Rewrite the item lines as a JSON list of strings, one string per line and no blank lines, beginning at the line that has "country: RU" and stopping after the line that has "latitude: 46.9954". Leave the pictures out of the answer.
________________________
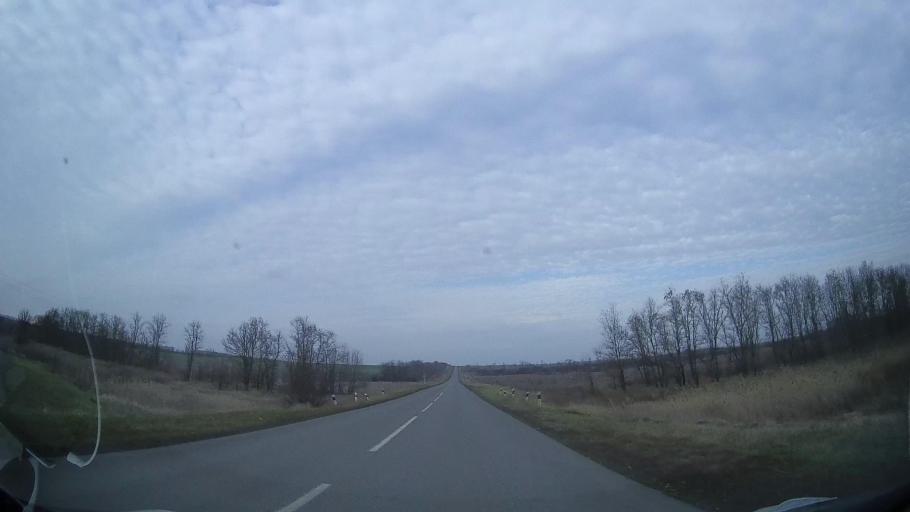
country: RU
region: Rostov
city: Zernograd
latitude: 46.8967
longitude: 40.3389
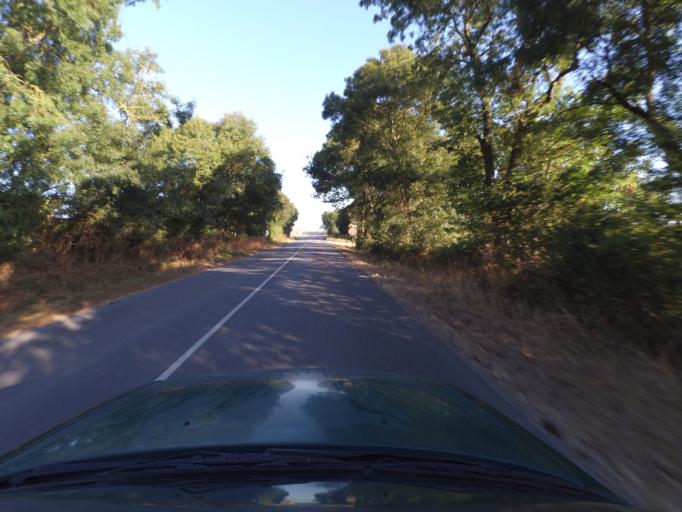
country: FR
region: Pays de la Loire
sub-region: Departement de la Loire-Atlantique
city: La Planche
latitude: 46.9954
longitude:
________________________
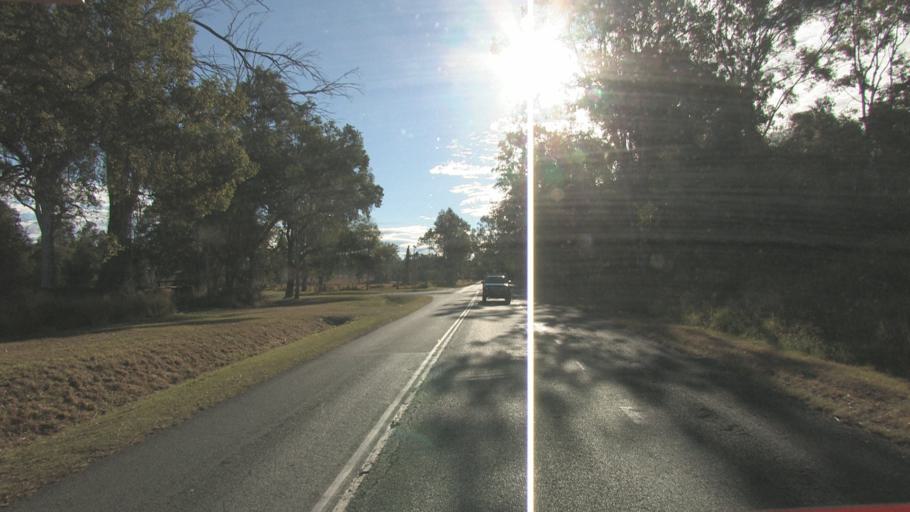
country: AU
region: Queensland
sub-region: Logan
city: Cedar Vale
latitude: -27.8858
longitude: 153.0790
________________________
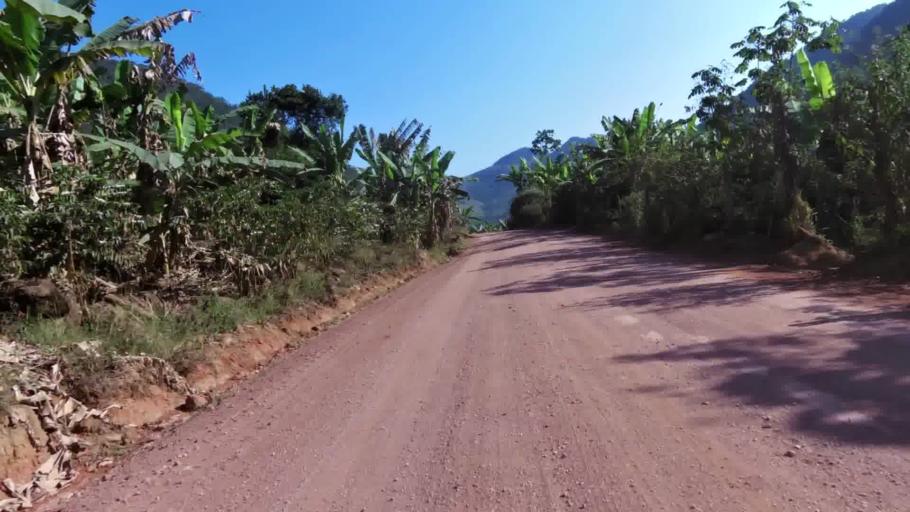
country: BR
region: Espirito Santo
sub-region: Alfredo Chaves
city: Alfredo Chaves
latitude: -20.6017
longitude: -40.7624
________________________
In response.
[
  "country: RU",
  "region: Rostov",
  "city: Zernograd",
  "latitude: 46.8967",
  "longitude: 40.3389",
  "country: FR",
  "region: Pays de la Loire",
  "sub-region: Departement de la Loire-Atlantique",
  "city: La Planche",
  "latitude: 46.9954"
]